Procurada, a prefeitura não retornou aos contatos. O contrato com o banco informa que o dinheiro será aplicado em obras de infraestrutura, sem especificar quais. O valor é superior aos R$ 47,1 milhões que o município deve arrecadar de FPM no ano.

Fiscalização

O advogado especialista em contas públicas Valdir Moysés Simão, ex-ministro da Controladoria-Geral da União, afirma que a Lei da Responsabilidade Fiscal (LRF) disciplina esse tipo de operação feita por prefeituras, mas que em alguns casos as contraídas pelos prefeitos podem “desequilibrar a disputa eleitoral ou até inviabilizar a futura gestão”.

— Também representa risco ao gestor que contraiu a dívida e executou despesas que, certamente, serão escrutinadas pelo sistema de controle, em especial se o agente político não for reeleito, o que dificultará a obtenção das informações de permissão para a prestação de contas — afirmou ele .

O economista Gilberto Braga, professor de finanças do Ibmec, lembra que o governo federal é recorrentemente chamado para socorrer prefeituras individualizadas:

— Há essa tendência por parte dos candidatos e prefeituras de abrir frentes de obras em ano eleitoral, de colocar placas para marcar a gestão sem analisar com bastante coerência a fonte de recursos — disse o economista.

Boa parte das iniciativas é postergada ou mesmo abandonada depois das eleições. Nesses casos em que a prefeitura não consegue pagar, a dívida acaba tendo que ser assumida por outros entes da federação.

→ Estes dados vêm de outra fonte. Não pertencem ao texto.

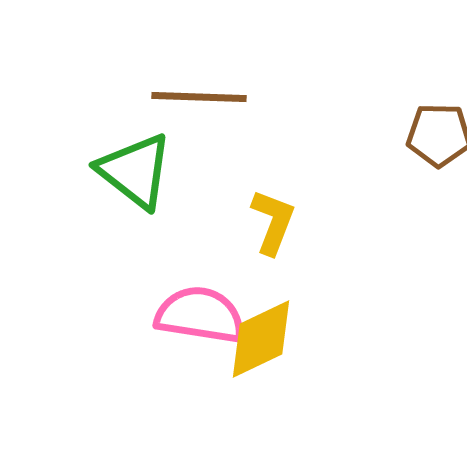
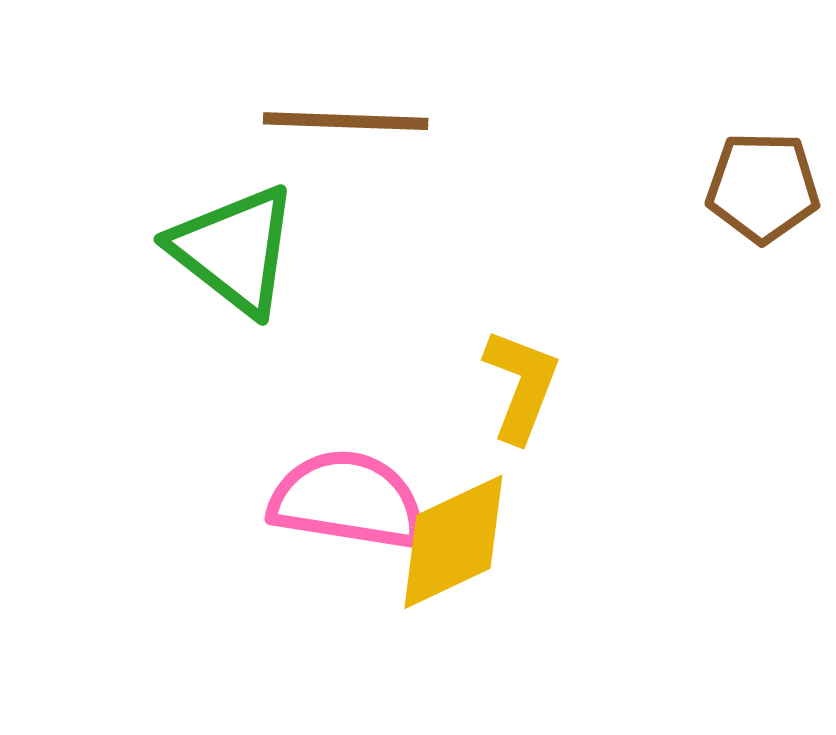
yellow L-shape: (273, 222) -> (521, 385), moved

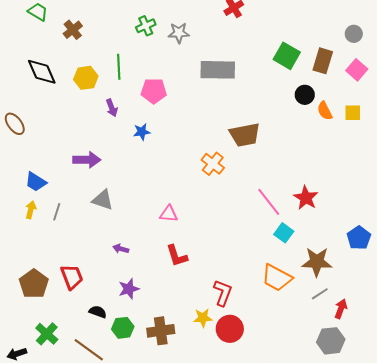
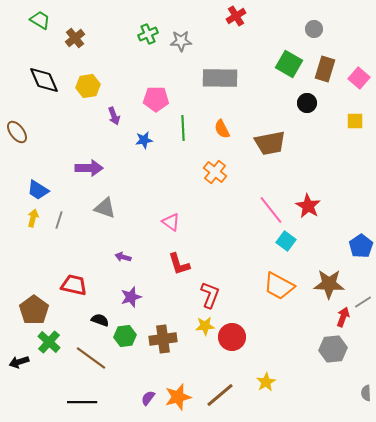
gray circle: (354, 34) -> (314, 29), moved
green line: (119, 67) -> (183, 128), moved
orange semicircle: (325, 111) -> (222, 129), moved
brown trapezoid: (245, 135) -> (270, 143), moved
pink triangle: (169, 214) -> (171, 222), turned 30
brown star: (317, 262) -> (329, 284), moved
red trapezoid: (72, 277) -> (74, 285), turned -56
brown pentagon: (34, 284) -> (34, 310), moved
red L-shape: (223, 293) -> (210, 295), moved
gray line: (320, 294) -> (363, 302), moved

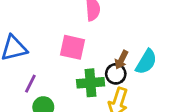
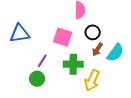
black circle: (116, 74) -> (93, 32), moved
purple line: (30, 84) -> (42, 61), moved

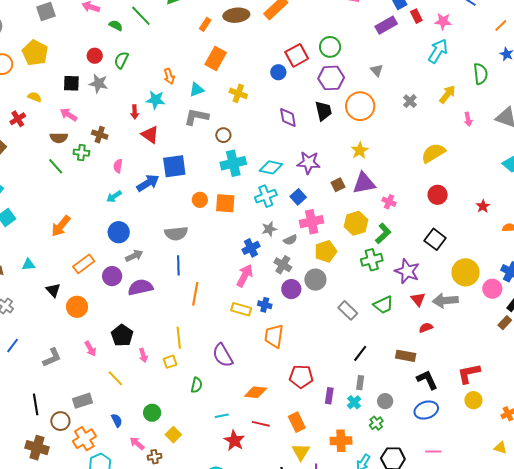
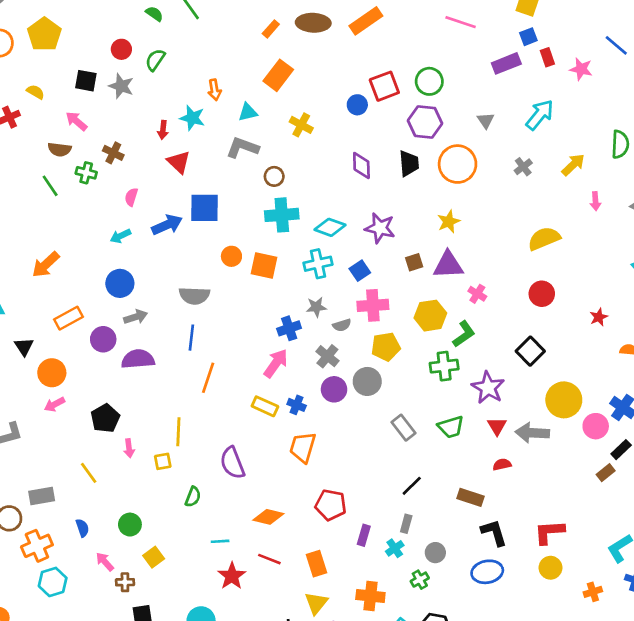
cyan arrow: (438, 51) -> (540, 115), moved
pink arrow: (90, 349) -> (55, 404), moved, turned 84

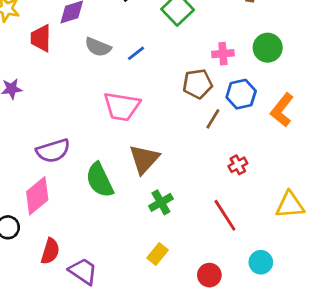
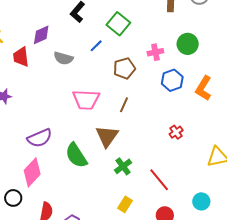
blue line: (136, 53) -> (96, 46), moved
brown pentagon: (198, 84) -> (124, 68), moved
brown line: (213, 119) -> (124, 105), moved
red line: (225, 215) -> (159, 180), moved

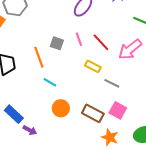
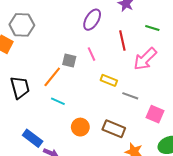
red line: (101, 42) -> (122, 40), moved, turned 36
orange line: (39, 57) -> (52, 77), turned 65
cyan line: (50, 82) -> (58, 101), moved
pink square: (118, 110) -> (155, 114), moved

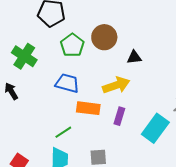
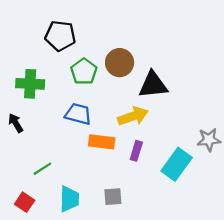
green cross: (24, 56) -> (30, 84), turned -30
black triangle: (134, 57) -> (153, 85), size x1.8
green line: (63, 132) -> (42, 169), moved

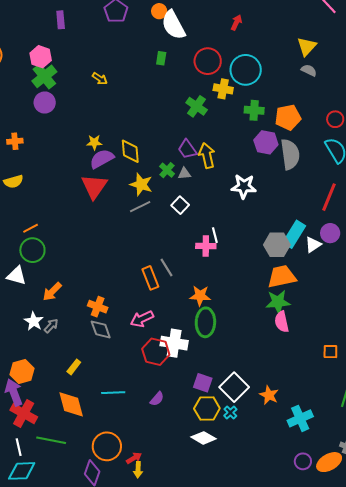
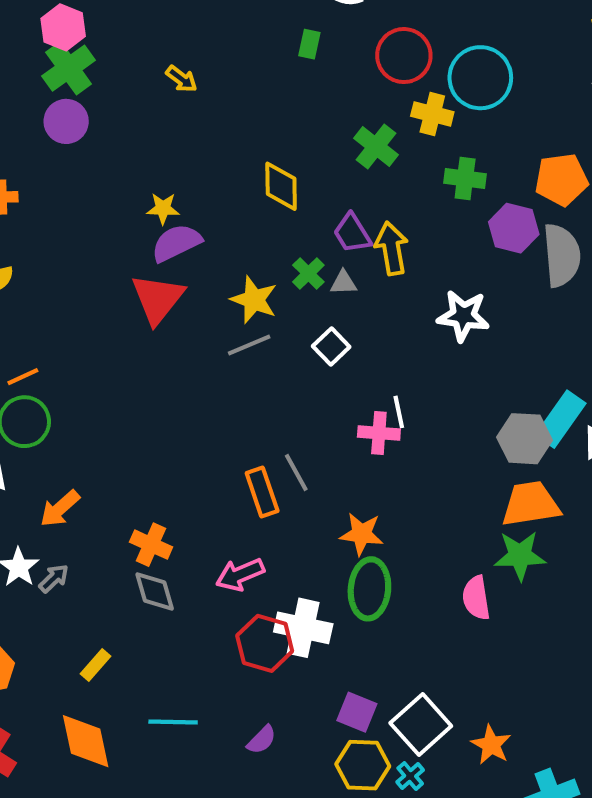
green cross: (254, 110) -> (465, 178), moved
yellow diamond: (130, 151) -> (281, 186), moved
pink semicircle: (282, 322) -> (476, 598), moved

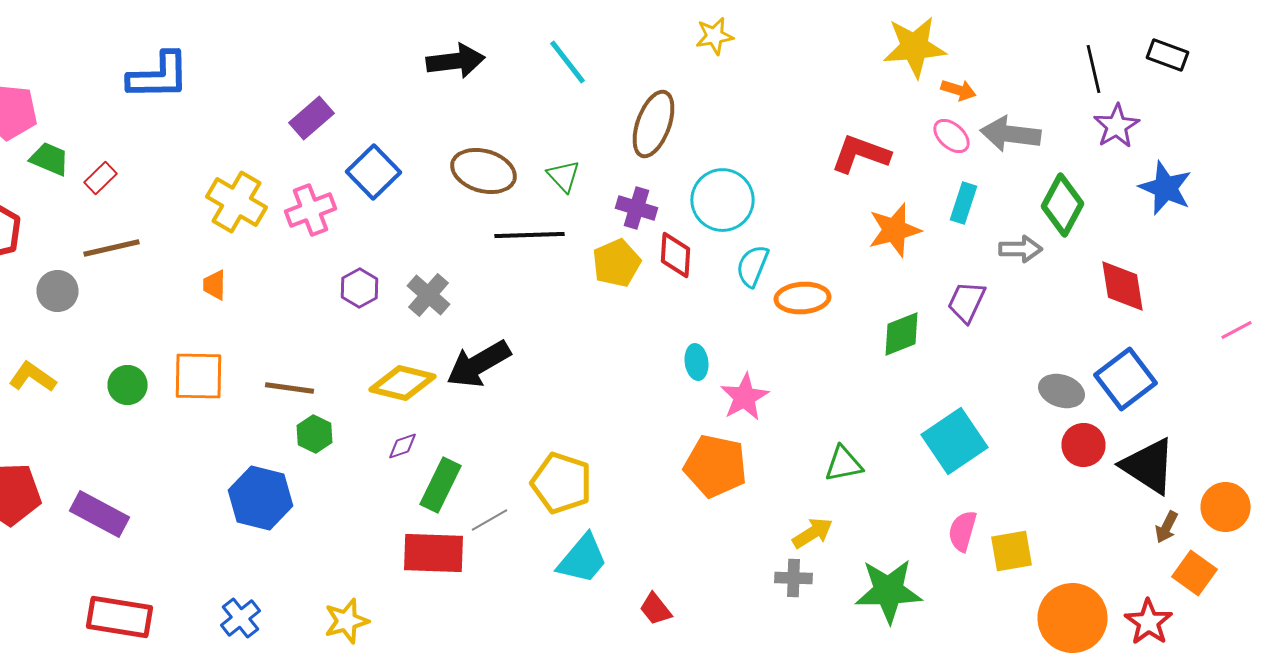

— O problema é que, quando é preciso executar essa garantia e o FPM é retido, os prefeitos entram na Justiça argumentando que não podem faltar recurso para saúde e educação, por exemplo. Só que o prefeito desviasse ter avaliado isso antes de contrair a dívida. No fundo, quem vai pagar a conta do município é o estado e o governo federal — afirmou o economista Gabriel Barros, ex-diretor da Instituição Fiscal Independente do Senado.